Exercise requirements → Each image should be skipped while the records are restated word for word.

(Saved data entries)
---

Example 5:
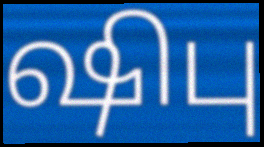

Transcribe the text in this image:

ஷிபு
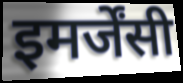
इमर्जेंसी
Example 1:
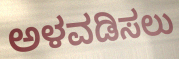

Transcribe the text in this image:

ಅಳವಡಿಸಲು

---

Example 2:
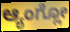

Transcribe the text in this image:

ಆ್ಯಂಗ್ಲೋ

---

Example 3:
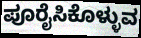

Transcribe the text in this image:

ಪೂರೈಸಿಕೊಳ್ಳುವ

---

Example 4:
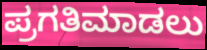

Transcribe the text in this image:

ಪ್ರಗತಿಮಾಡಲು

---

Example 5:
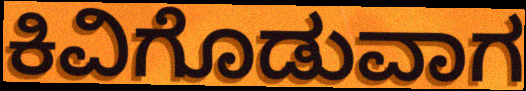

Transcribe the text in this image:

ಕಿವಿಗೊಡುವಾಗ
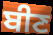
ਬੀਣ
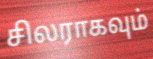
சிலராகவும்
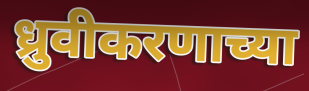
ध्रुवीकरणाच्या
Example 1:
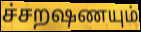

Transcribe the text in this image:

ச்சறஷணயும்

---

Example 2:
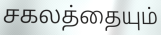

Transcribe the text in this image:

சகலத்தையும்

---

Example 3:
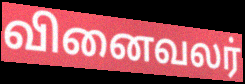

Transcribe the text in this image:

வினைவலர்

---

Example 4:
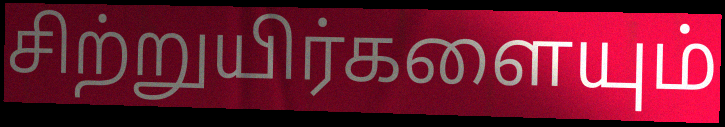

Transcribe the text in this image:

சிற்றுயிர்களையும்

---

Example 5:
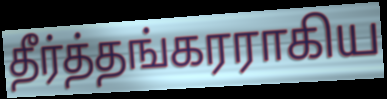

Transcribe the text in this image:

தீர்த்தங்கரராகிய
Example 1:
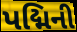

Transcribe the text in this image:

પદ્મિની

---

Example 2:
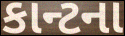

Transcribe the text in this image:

Your response →
---

Example 5:

Transcribe the text in this image:

ஷிபு
इमर्जेंसी
Example 1:

Transcribe the text in this image:

ಅಳವಡಿಸಲು

---

Example 2:

Transcribe the text in this image:

ಆ್ಯಂಗ್ಲೋ

---

Example 3:

Transcribe the text in this image:

ಪೂರೈಸಿಕೊಳ್ಳುವ

---

Example 4:

Transcribe the text in this image:

ಪ್ರಗತಿಮಾಡಲು

---

Example 5:

Transcribe the text in this image:

ಕಿವಿಗೊಡುವಾಗ
ਬੀਣ
சிலராகவும்
ध्रुवीकरणाच्या
Example 1:

Transcribe the text in this image:

ச்சறஷணயும்

---

Example 2:

Transcribe the text in this image:

சகலத்தையும்

---

Example 3:

Transcribe the text in this image:

வினைவலர்

---

Example 4:

Transcribe the text in this image:

சிற்றுயிர்களையும்

---

Example 5:

Transcribe the text in this image:

தீர்த்தங்கரராகிய
Example 1:

Transcribe the text in this image:

પદ્મિની

---

Example 2:

Transcribe the text in this image:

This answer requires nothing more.